━━ SOURCE MATERIAL

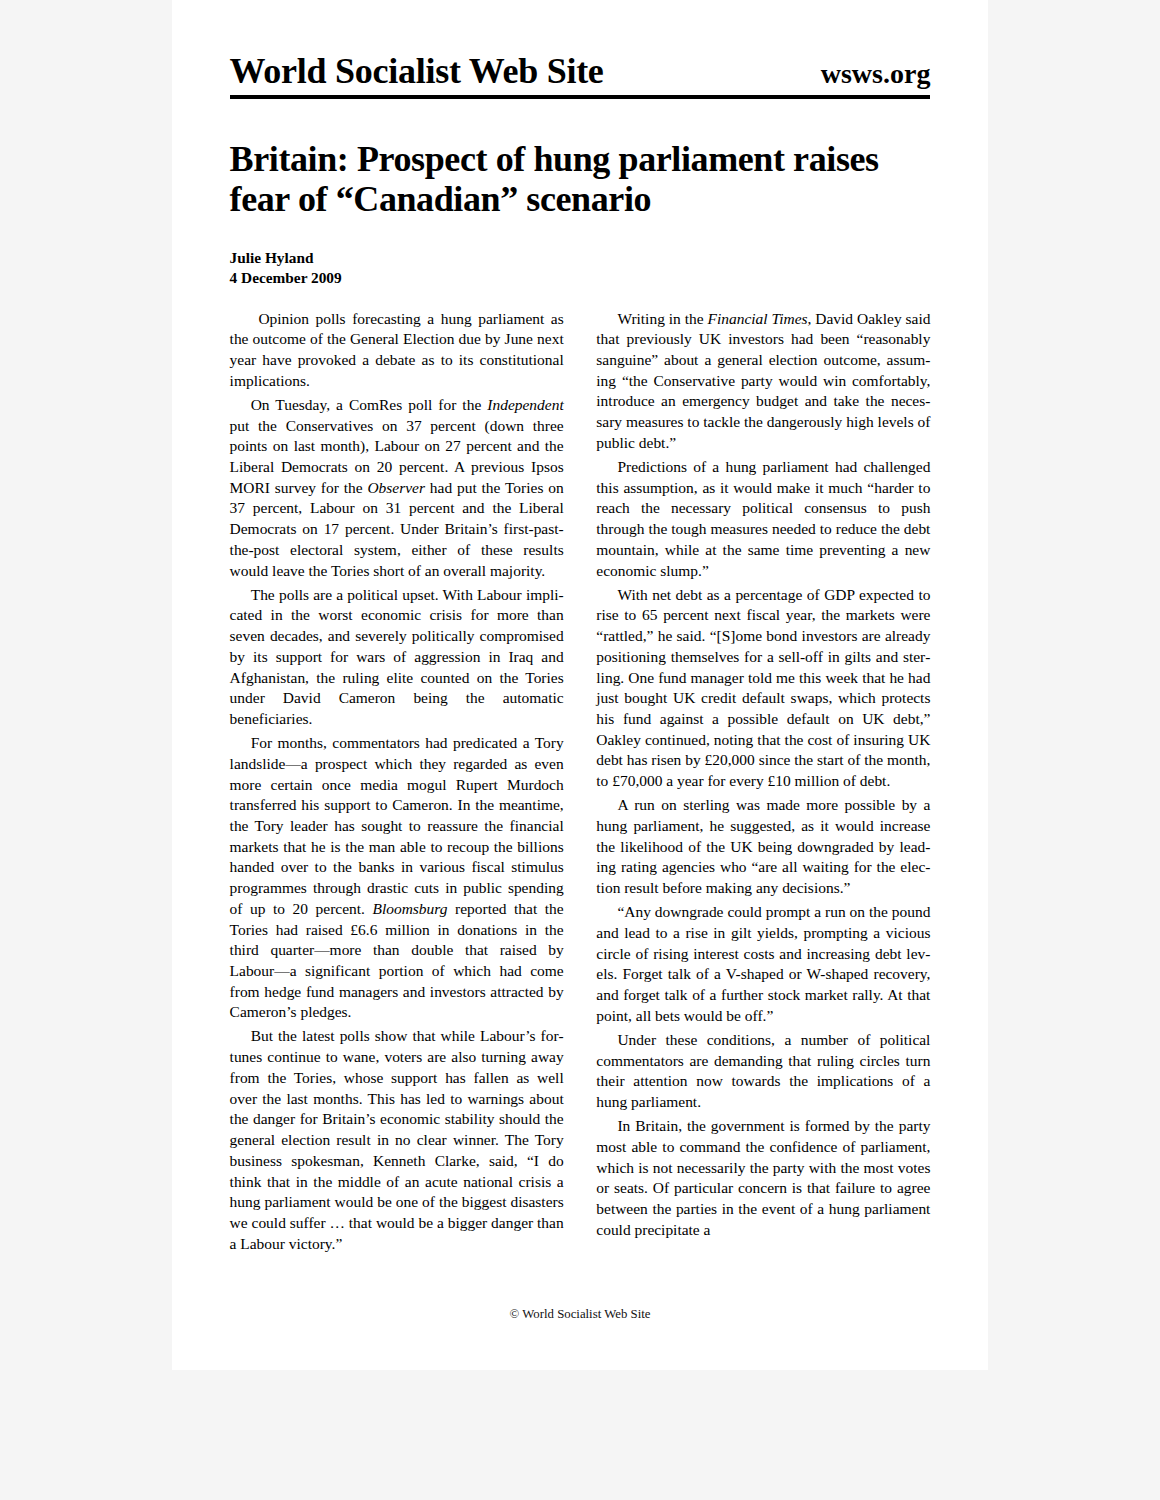World Socialist Web Site
wsws.org
Britain: Prospect of hung parliament raises fear of “Canadian” scenario
Julie Hyland 4 December 2009
Opinion polls forecasting a hung parliament as the outcome of the General Election due by June next year have provoked a debate as to its constitutional implications.
On Tuesday, a ComRes poll for the Independent put the Conservatives on 37 percent (down three points on last month), Labour on 27 percent and the Liberal Democrats on 20 percent. A previous Ipsos MORI survey for the Observer had put the Tories on 37 percent, Labour on 31 percent and the Liberal Democrats on 17 percent. Under Britain’s first-past-the-post electoral system, either of these results would leave the Tories short of an overall majority.
The polls are a political upset. With Labour implicated in the worst economic crisis for more than seven decades, and severely politically compromised by its support for wars of aggression in Iraq and Afghanistan, the ruling elite counted on the Tories under David Cameron being the automatic beneficiaries.
For months, commentators had predicated a Tory landslide—a prospect which they regarded as even more certain once media mogul Rupert Murdoch transferred his support to Cameron. In the meantime, the Tory leader has sought to reassure the financial markets that he is the man able to recoup the billions handed over to the banks in various fiscal stimulus programmes through drastic cuts in public spending of up to 20 percent. Bloomsburg reported that the Tories had raised £6.6 million in donations in the third quarter—more than double that raised by Labour—a significant portion of which had come from hedge fund managers and investors attracted by Cameron’s pledges.
But the latest polls show that while Labour’s fortunes continue to wane, voters are also turning away from the Tories, whose support has fallen as well over the last months. This has led to warnings about the danger for Britain’s economic stability should the general election result in no clear winner. The Tory business spokesman, Kenneth Clarke, said, “I do think that in the middle of an acute national crisis a hung parliament would be one of the biggest disasters we could suffer … that would be a bigger danger than a Labour victory.”
Writing in the Financial Times, David Oakley said that previously UK investors had been “reasonably sanguine” about a general election outcome, assuming “the Conservative party would win comfortably, introduce an emergency budget and take the necessary measures to tackle the dangerously high levels of public debt.”
Predictions of a hung parliament had challenged this assumption, as it would make it much “harder to reach the necessary political consensus to push through the tough measures needed to reduce the debt mountain, while at the same time preventing a new economic slump.”
With net debt as a percentage of GDP expected to rise to 65 percent next fiscal year, the markets were “rattled,” he said. “[S]ome bond investors are already positioning themselves for a sell-off in gilts and sterling. One fund manager told me this week that he had just bought UK credit default swaps, which protects his fund against a possible default on UK debt,” Oakley continued, noting that the cost of insuring UK debt has risen by £20,000 since the start of the month, to £70,000 a year for every £10 million of debt.
A run on sterling was made more possible by a hung parliament, he suggested, as it would increase the likelihood of the UK being downgraded by leading rating agencies who “are all waiting for the election result before making any decisions.”
“Any downgrade could prompt a run on the pound and lead to a rise in gilt yields, prompting a vicious circle of rising interest costs and increasing debt levels. Forget talk of a V-shaped or W-shaped recovery, and forget talk of a further stock market rally. At that point, all bets would be off.”
Under these conditions, a number of political commentators are demanding that ruling circles turn their attention now towards the implications of a hung parliament.
In Britain, the government is formed by the party most able to command the confidence of parliament, which is not necessarily the party with the most votes or seats. Of particular concern is that failure to agree between the parties in the event of a hung parliament could precipitate a
© World Socialist Web Site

━━━━

▸ **EXERCISE PROMPT**:
Exact repeats of the lines from the first one in the data through the line containing "For months, commentators" make up the answer. Pictures do not.

▸ **THE COMPLETED TASK**:
World Socialist Web Site
wsws.org
Britain: Prospect of hung parliament raises fear of “Canadian” scenario
Julie Hyland 4 December 2009
Opinion polls forecasting a hung parliament as the outcome of the General Election due by June next year have provoked a debate as to its constitutional implications.
On Tuesday, a ComRes poll for the Independent put the Conservatives on 37 percent (down three points on last month), Labour on 27 percent and the Liberal Democrats on 20 percent. A previous Ipsos MORI survey for the Observer had put the Tories on 37 percent, Labour on 31 percent and the Liberal Democrats on 17 percent. Under Britain’s first-past-the-post electoral system, either of these results would leave the Tories short of an overall majority.
The polls are a political upset. With Labour implicated in the worst economic crisis for more than seven decades, and severely politically compromised by its support for wars of aggression in Iraq and Afghanistan, the ruling elite counted on the Tories under David Cameron being the automatic beneficiaries.
For months, commentators had predicated a Tory landslide—a prospect which they regarded as even more certain once media mogul Rupert Murdoch transferred his support to Cameron. In the meantime, the Tory leader has sought to reassure the financial markets that he is the man able to recoup the billions handed over to the banks in various fiscal stimulus programmes through drastic cuts in public spending of up to 20 percent. Bloomsburg reported that the Tories had raised £6.6 million in donations in the third quarter—more than double that raised by Labour—a significant portion of which had come from hedge fund managers and investors attracted by Cameron’s pledges.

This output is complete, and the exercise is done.